Pour terminer l’après-midi et revenir à des formes plus conventionnelles, le public s’installe dans l’église de l’abbatiale où, sur scène, attendent deux pianos à queue et deux Fender Rhodes. Piano Forte réunit quatre personnalités connues du grand public : Bojan Zulfikarpašić (dit Z), Baptiste Trotignon, Eric Legnini et Pierre de Bethmann. 352 touches, 8 mains, 40 doigts et des configurations changeantes puisque, les uns après les autres, les claviéristes s’installent devant l’un ou l’autre des instruments. Si le groupe existe depuis 2019, il vient de signer un disque sorti à l’automne dernier dans lequel on retrouve des compositions de Keith Jarrett, Ahmad Jamal (ou plutôt Nat Simon à travers Ahmad Jamal et son Poincina), Joe Zawinul, Egberto Gismonti ou des partitions originales.
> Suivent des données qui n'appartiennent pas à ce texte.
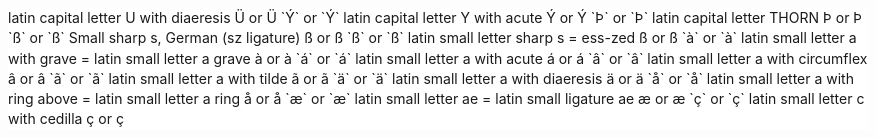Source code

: <td>latin capital letter U with diaeresis</td>
<td>Ü or Ü</td>
</tr>
<tr>
<td>`&#221;` or `&Yacute;`</td>
<td>latin capital letter Y with acute</td>
<td>Ý or Ý</td>
</tr>
<tr>
<td>`&#222;` or `&THORN;`</td>
<td>latin capital letter THORN</td>
<td>Þ or Þ</td>
</tr>
<tr>
<td>`&#223;` or `&szlig;`</td>
<td>Small sharp s, German (sz ligature)</td>
<td>ß or ß</td>
</tr>
<tr>
<td>`&#223;` or `&szlig;`</td>
<td>latin small letter sharp s = ess-zed</td>
<td>ß or ß</td>
</tr>
<tr>
<td>`&#224;` or `&agrave;`</td>
<td>latin small letter a with grave = latin small letter a grave</td>
<td>à or à</td>
</tr>
<tr>
<td>`&#225;` or `&aacute;`</td>
<td>latin small letter a with acute</td>
<td>á or á</td>
</tr>
<tr>
<td>`&#226;` or `&acirc;`</td>
<td>latin small letter a with circumflex</td>
<td>â or â</td>
</tr>
<tr>
<td>`&#227;` or `&atilde;`</td>
<td>latin small letter a with tilde</td>
<td>ã or ã</td>
</tr>
<tr>
<td>`&#228;` or `&auml;`</td>
<td>latin small letter a with diaeresis</td>
<td>ä or ä</td>
</tr>
<tr>
<td>`&#229;` or `&aring;`</td>
<td>latin small letter a with ring above = latin small letter a ring</td>
<td>å or å</td>
</tr>
<tr>
<td>`&#230;` or `&aelig;`</td>
<td>latin small letter ae = latin small ligature ae</td>
<td>æ or æ</td>
</tr>
<tr>
<td>`&#231;` or `&ccedil;`</td>
<td>latin small letter c with cedilla</td>
<td>ç or ç</td>
</tr>
<tr>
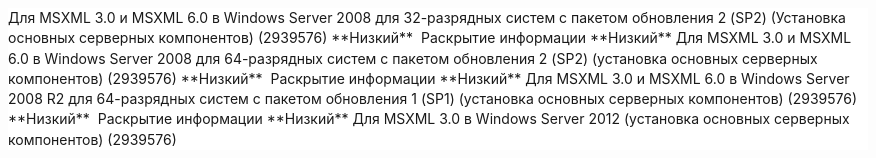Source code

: </td>
</tr>
<tr>
<td style="border:1px solid black;">
Для MSXML 3.0 и MSXML 6.0 в Windows Server 2008 для 32-разрядных систем с пакетом обновления 2 (SP2)  
(Установка основных серверных компонентов)  
(2939576)

</td>
<td style="border:1px solid black;">
**Низкий**   
Раскрытие информации

</td>
<td style="border:1px solid black;">
**Низкий**

</td>
</tr>
<tr>
<td style="border:1px solid black;">
Для MSXML 3.0 и MSXML 6.0 в Windows Server 2008 для 64-разрядных систем с пакетом обновления 2 (SP2) (установка основных серверных компонентов)  
(2939576)

</td>
<td style="border:1px solid black;">
**Низкий**   
Раскрытие информации

</td>
<td style="border:1px solid black;">
**Низкий**

</td>
</tr>
<tr>
<td style="border:1px solid black;">
Для MSXML 3.0 и MSXML 6.0 в Windows Server 2008 R2 для 64-разрядных систем с пакетом обновления 1 (SP1) (установка основных серверных компонентов)  
(2939576)

</td>
<td style="border:1px solid black;">
**Низкий**   
Раскрытие информации

</td>
<td style="border:1px solid black;">
**Низкий**

</td>
</tr>
<tr>
<td style="border:1px solid black;">
Для MSXML 3.0 в Windows Server 2012 (установка основных серверных компонентов)  
(2939576)
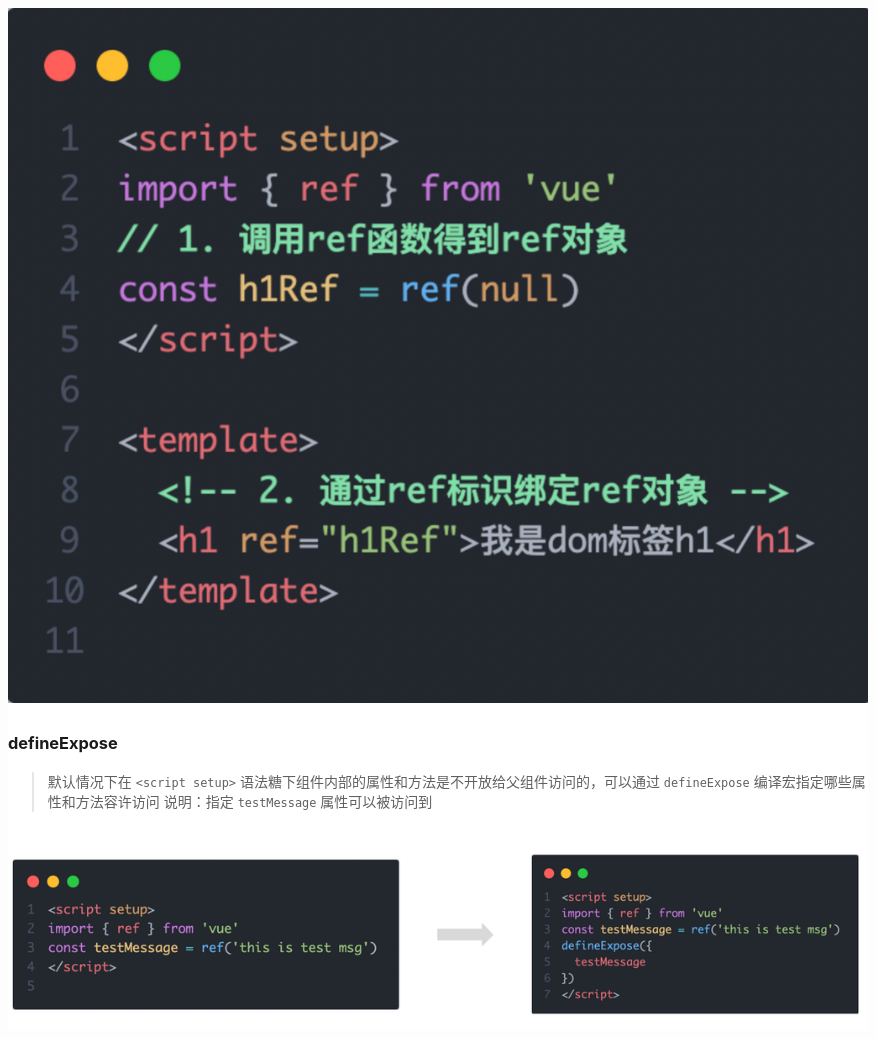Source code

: ![image.png](../image/vue//9.png)

### defineExpose

> 默认情况下在 `<script setup>` 语法糖下组件内部的属性和方法是不开放给父组件访问的，可以通过 `defineExpose` 编译宏指定哪些属性和方法容许访问
> 说明：指定 `testMessage` 属性可以被访问到

![image.png](../image/vue//10.png)
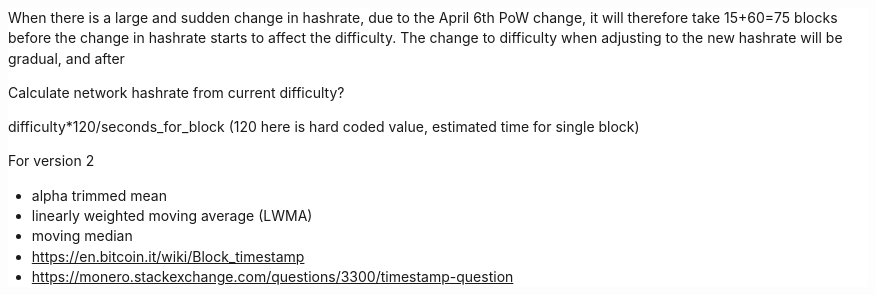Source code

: When there is a large and sudden change in hashrate, due to the April 6th PoW change, it will therefore take 15+60=75 blocks before the change in hashrate starts to affect the difficulty. The change to difficulty when adjusting to the new hashrate will be gradual, and after 


Calculate network hashrate from current difficulty?

difficulty*120/seconds_for_block (120 here is hard coded value, estimated time for single block)



For version 2

- alpha trimmed mean 
- linearly weighted moving average (LWMA)
- moving median 
- https://en.bitcoin.it/wiki/Block_timestamp
- https://monero.stackexchange.com/questions/3300/timestamp-question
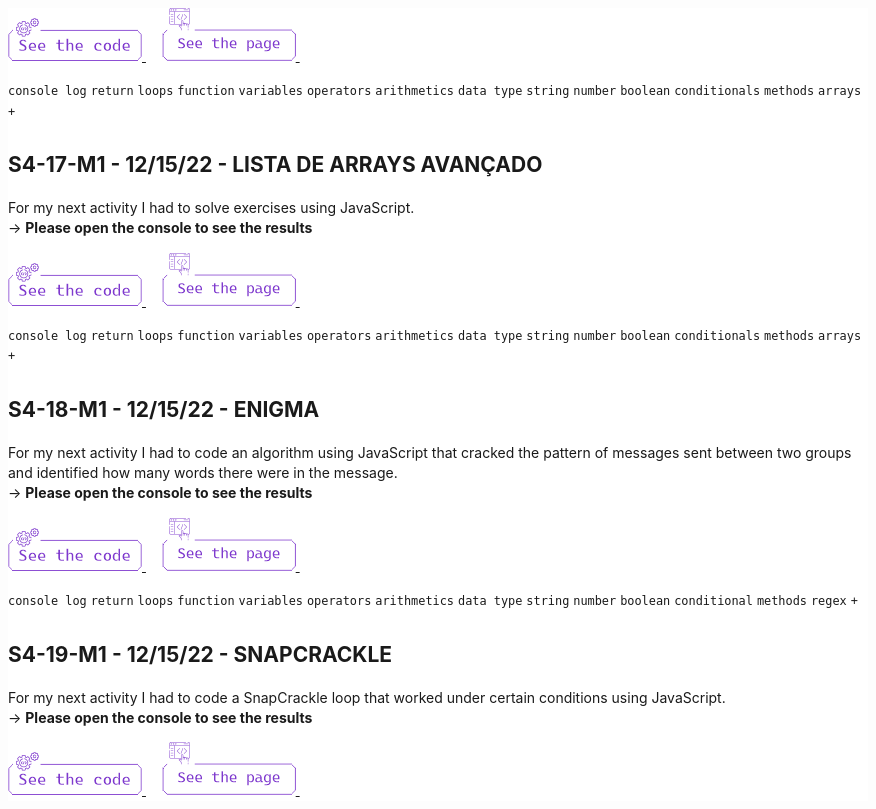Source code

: <a href="https://github.com/bitoller/bootcamp-projects-and-activities-m1/tree/main/src/M1-SPRINT-4/S4-15-M1" target="_blank"> <img src="./src/assets/code_purple.png"> </a> &nbsp; &nbsp;
<a href="https://bitoller.github.io/bootcamp-projects-and-activities-m1/src/M1-SPRINT-4/S4-15-M1/index.html" target="_blank"> <img src="./src/assets/page_purple.png"> </a> &nbsp; &nbsp;

`console log` `return` `loops` `function` `variables` `operators` `arithmetics` `data type` `string` `number` `boolean` `conditionals` `methods` `arrays` `+`

## S4-17-M1 - 12/15/22 - LISTA DE ARRAYS AVANÇADO
For my next activity I had to solve exercises using JavaScript.<br />
→ <b>Please open the console to see the results</b><br />

<a href="https://github.com/bitoller/bootcamp-projects-and-activities-m1/tree/main/src/M1-SPRINT-4/S4-17-M1" target="_blank"> <img src="./src/assets/code_purple.png"> </a> &nbsp; &nbsp;
<a href="https://bitoller.github.io/bootcamp-projects-and-activities-m1/src/M1-SPRINT-4/S4-17-M1/index.html" target="_blank"> <img src="./src/assets/page_purple.png"> </a> &nbsp; &nbsp;

`console log` `return` `loops` `function` `variables` `operators` `arithmetics` `data type` `string` `number` `boolean` `conditionals` `methods` `arrays` `+`

## S4-18-M1 - 12/15/22 - ENIGMA
For my next activity I had to code an algorithm using JavaScript that cracked the pattern of messages sent between two groups and identified how many words there were in the message.<br />
→ <b>Please open the console to see the results</b><br />

<a href="https://github.com/bitoller/bootcamp-projects-and-activities-m1/tree/main/src/M1-SPRINT-4/S4-18-M1" target="_blank"> <img src="./src/assets/code_purple.png"> </a> &nbsp; &nbsp;
<a href="https://bitoller.github.io/bootcamp-projects-and-activities-m1/src/M1-SPRINT-4/S4-18-M1/index.html" target="_blank"> <img src="./src/assets/page_purple.png"> </a> &nbsp; &nbsp;

`console log` `return` `loops` `function` `variables` `operators` `arithmetics` `data type` `string` `number` `boolean` `conditional` `methods` `regex` `+`

## S4-19-M1 - 12/15/22 - SNAPCRACKLE
For my next activity I had to code a SnapCrackle loop that worked under certain conditions using JavaScript.<br />
→ <b>Please open the console to see the results</b><br />

<a href="https://github.com/bitoller/bootcamp-projects-and-activities-m1/tree/main/src/M1-SPRINT-4/S4-19-M1" target="_blank"> <img src="./src/assets/code_purple.png"> </a> &nbsp; &nbsp;
<a href="https://bitoller.github.io/bootcamp-projects-and-activities-m1/src/M1-SPRINT-4/S4-19-M1/index.html" target="_blank"> <img src="./src/assets/page_purple.png"> </a> &nbsp; &nbsp;
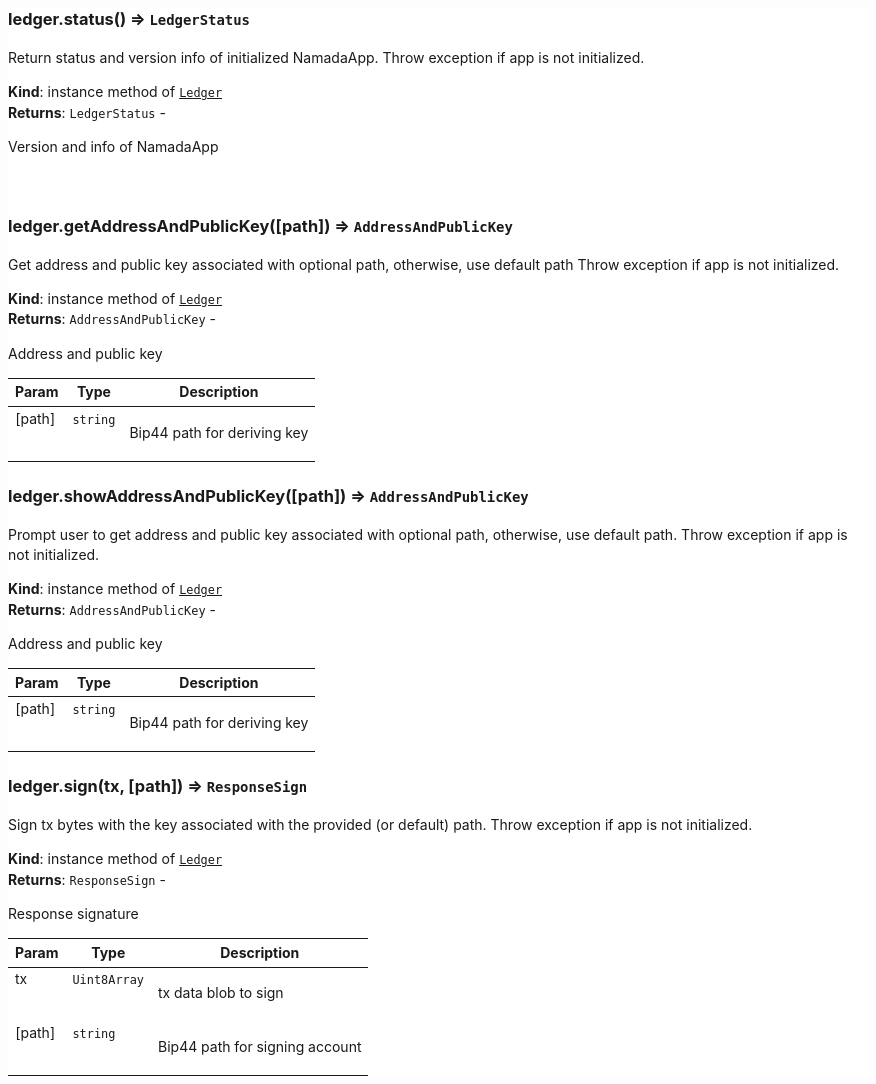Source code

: <a name="Ledger+status"></a>

### ledger.status() ⇒ <code>LedgerStatus</code>
<p>Return status and version info of initialized NamadaApp.
Throw exception if app is not initialized.</p>

**Kind**: instance method of [<code>Ledger</code>](#Ledger)  
**Returns**: <code>LedgerStatus</code> - <p>Version and info of NamadaApp</p>  
<a name="Ledger+getAddressAndPublicKey"></a>

### ledger.getAddressAndPublicKey([path]) ⇒ <code>AddressAndPublicKey</code>
<p>Get address and public key associated with optional path, otherwise, use default path
Throw exception if app is not initialized.</p>

**Kind**: instance method of [<code>Ledger</code>](#Ledger)  
**Returns**: <code>AddressAndPublicKey</code> - <p>Address and public key</p>  

| Param | Type | Description |
| --- | --- | --- |
| [path] | <code>string</code> | <p>Bip44 path for deriving key</p> |

<a name="Ledger+showAddressAndPublicKey"></a>

### ledger.showAddressAndPublicKey([path]) ⇒ <code>AddressAndPublicKey</code>
<p>Prompt user to get address and public key associated with optional path, otherwise, use default path.
Throw exception if app is not initialized.</p>

**Kind**: instance method of [<code>Ledger</code>](#Ledger)  
**Returns**: <code>AddressAndPublicKey</code> - <p>Address and public key</p>  

| Param | Type | Description |
| --- | --- | --- |
| [path] | <code>string</code> | <p>Bip44 path for deriving key</p> |

<a name="Ledger+sign"></a>

### ledger.sign(tx, [path]) ⇒ <code>ResponseSign</code>
<p>Sign tx bytes with the key associated with the provided (or default) path.
Throw exception if app is not initialized.</p>

**Kind**: instance method of [<code>Ledger</code>](#Ledger)  
**Returns**: <code>ResponseSign</code> - <p>Response signature</p>  

| Param | Type | Description |
| --- | --- | --- |
| tx | <code>Uint8Array</code> | <p>tx data blob to sign</p> |
| [path] | <code>string</code> | <p>Bip44 path for signing account</p> |

<a name="Ledger+queryErrors"></a>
On l’aura compris : l’approche est traditionnelle et sensuelle. Le but est surtout dans le jeu. Plaisir des échanges, phrases qui se croisent, un peu de virtuosité par-ci, un solo bien senti par-là (et on confirme que Bojan Z est un pianiste hors du commun) rendent le moment agréable. Sympathique de surcroît puisque, sur scène, les musiciens sont dans une bonne entente. On se surprend, on joue à l’être, c’est selon. Le répertoire est su, mélodique en diable, enlevé ; il y manque sans doute un petit grain de folie qui aurait transporté le concert ailleurs. L’après-midi, par sa longue promenade, aura été cet ailleurs. Les retrouvailles réussies avec un jazz sarthois augurent un avenir en devenir, et si Jazz Tangentes se termine ce dimanche, tout ne fait désormais que commencer.

par Nicolas Dourlhès // Publié le 15 juin 2025

[1Mais pas la région puisqu’en Pays de la Loire, sous la gouvernance de la sarthoise Christelle Morençais, la culture n’est plus considérée comme un axe important de l’action publique pour consolider le vivre ensemble.